Im Gegensatz zu den übrigen symptomorientierten Medikamenten, die Schmerzen oder Entzündungen lindern sollen, unterdrücken diese Mittel ganz extrem das Immunsystem des Körpers.

 

Sie hemmen – z. B. im Falle von Azathioprin - konkret die Vermehrung der wichtigsten Abwehrzellen des Körpers.

 

Es werden also jene Zellen blockiert, die uns eigentlich vor Krankheit und Tod beschützen, so dass die weiter unten beschriebenen Nebenwirkungen der Basistherapeutika niemanden mehr verwundern dürften.

 

Man behauptet, mit Hilfe von Basistherapeutika direkt in die für Arthritis verantwortlich gemachte Immunreaktion des Körpers einzugreifen.

 

Da damit jedoch noch lange nicht der Auslöser dieser Immunreaktion erkannt und eliminiert wird, handelt es sich auch bei dieser Therapie um keine heilende, sondern wiederum um eine rein symptomorientierte, die – trotz aller Versprechen – eine Reihe ernsthafter Nebenwirkungen haben kann und darüber hinaus nicht einmal bei jedem Betroffenen gleichermassen eine Linderung herbeiführt.

 

Letzteres beweist erneut, dass arthritisähnliche Symptome in jedem Körper ein individuelles Geschehen darstellen, die mit Einheitsmedikamenten vielleicht unterdrückt, jedoch niemals endgültig behoben werden können.

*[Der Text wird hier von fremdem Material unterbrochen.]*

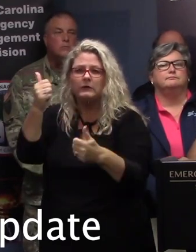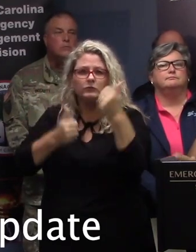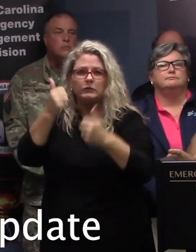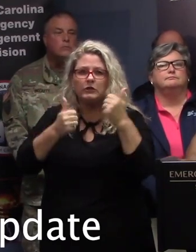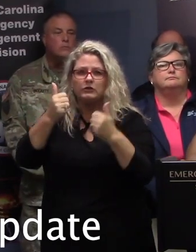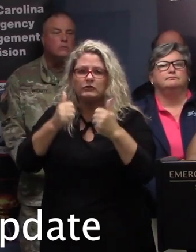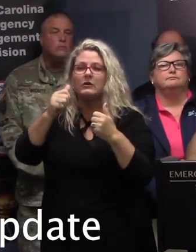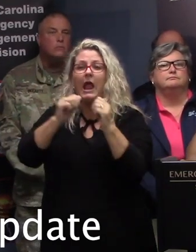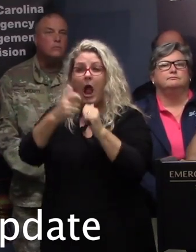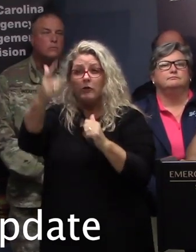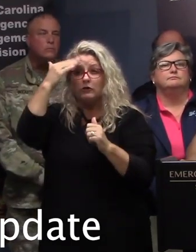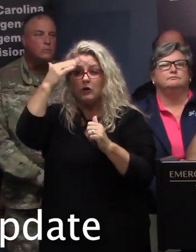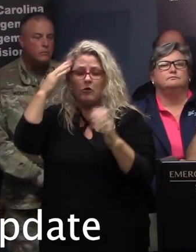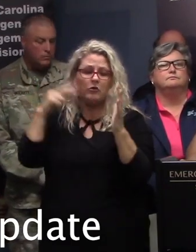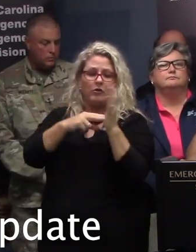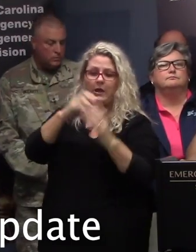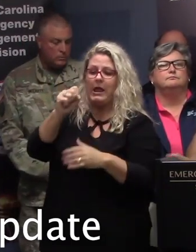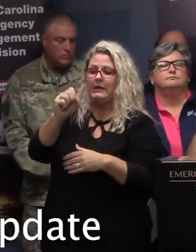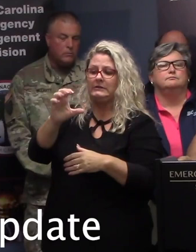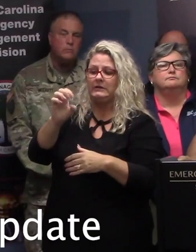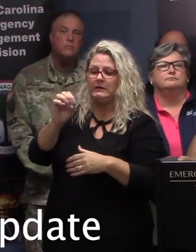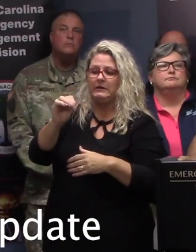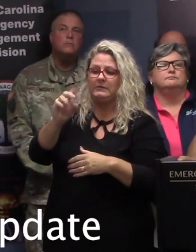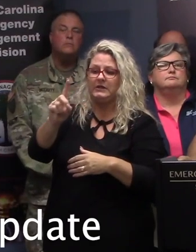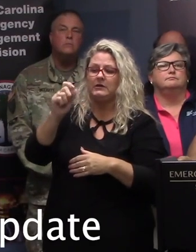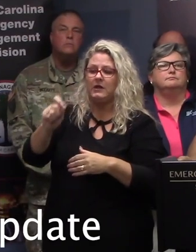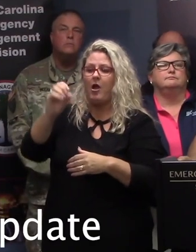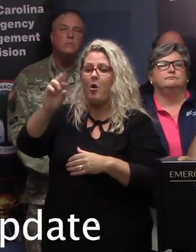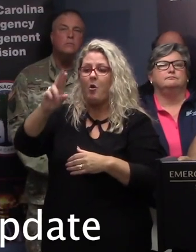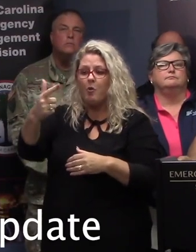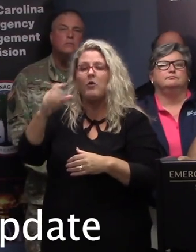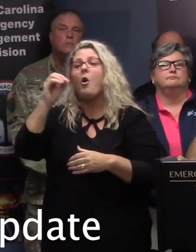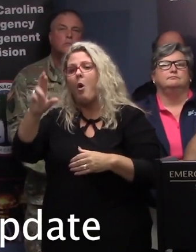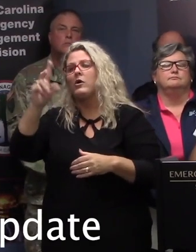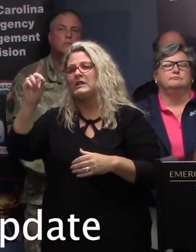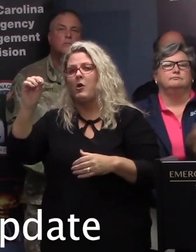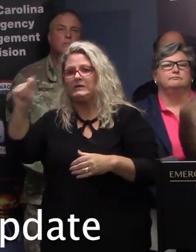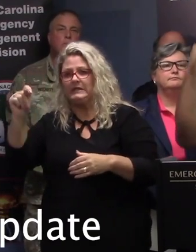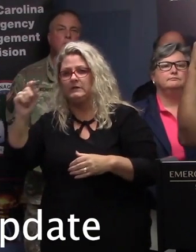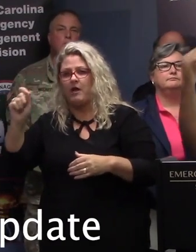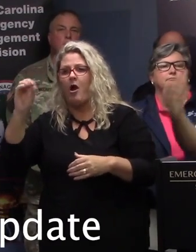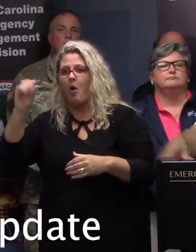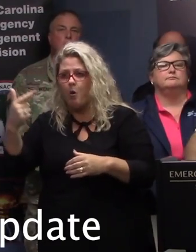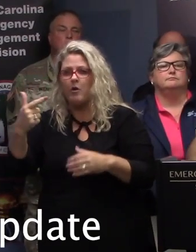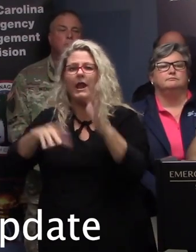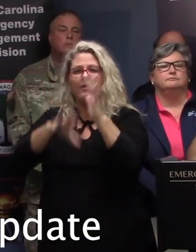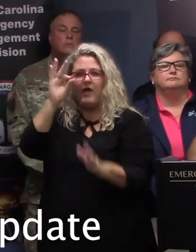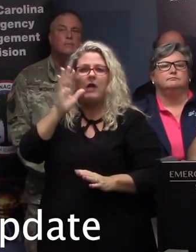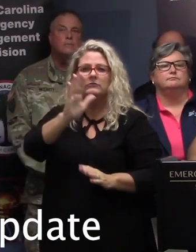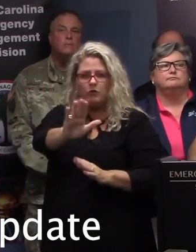the scmd.org website or the scdot.org website and ascertain your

Nebenwirkungen der Basistherapeutika

 

Leider zeigt es sich ausserdem erst nach einer Anlaufzeit von mehreren Wochen bis Monaten, ob man zu jenem Personenkreis gehört, bei dem die Basistherapeutika anschlagen oder eben nicht.

 

Wenn ja, dann kann die Arthritis vorübergehend verschwinden sowie schmerzhafte Entzündungsschübe und die drohende Gelenksteifheit verhindert werden.

 

Das hört sich prima an. Doch was nützen Ihnen all diese wunderbaren (vorübergehenden!) Auswirkungen, wenn Sie statt dessen neuerdings unter Übelkeit, Magen-Darm-Beschwerden, Appetitlosigkeit, Veränderungen des Blutbildes (u. a. Blutarmut), chronischen Pilzinfekten und Kopfschmerzen leiden, wenn Ihnen die Haare ausfallen, Ihre Leber geschädigt ist, Sie jeden grassierenden Infekt aufschnappen und Sie ausserdem von Depressionen heimgesucht werden?

Alzheimer statt Arthritis?

 

Wussten Sie ferner, dass viele der Basistherapeutika die Aufnahme von Folsäure hemmen.

 

Methotrexat ist ein regelrechter Folsäure-Antagonist. Folsäure ist ein lebensnotwendiges Vitamin, das in der heutigen Ernährung meist sowieso schon knapp bemessen ist und dessen Mangel in Verdacht steht, die Alzheimer-Erkrankung mit auszulösen. Was also nützen Ihnen schmerzfreie Gelenke, wenn Sie sich in naher Zukunft nicht mehr an Ihren Namen erinnern können?

 

Wenn Sie bereits Basistherapeutika einnehmen, dann achten Sie in jedem Fall darauf, täglich sehr viel reines Wasser zu trinken, um die Ausscheidung der Medikamente zu fördern und sorgen Sie ausserdem – falls Ihr Rheumatologe dies versäumen sollte – für eine ausreichende Folsäurezufuhr (zeitversetzt zur Medikamenteneinnahme).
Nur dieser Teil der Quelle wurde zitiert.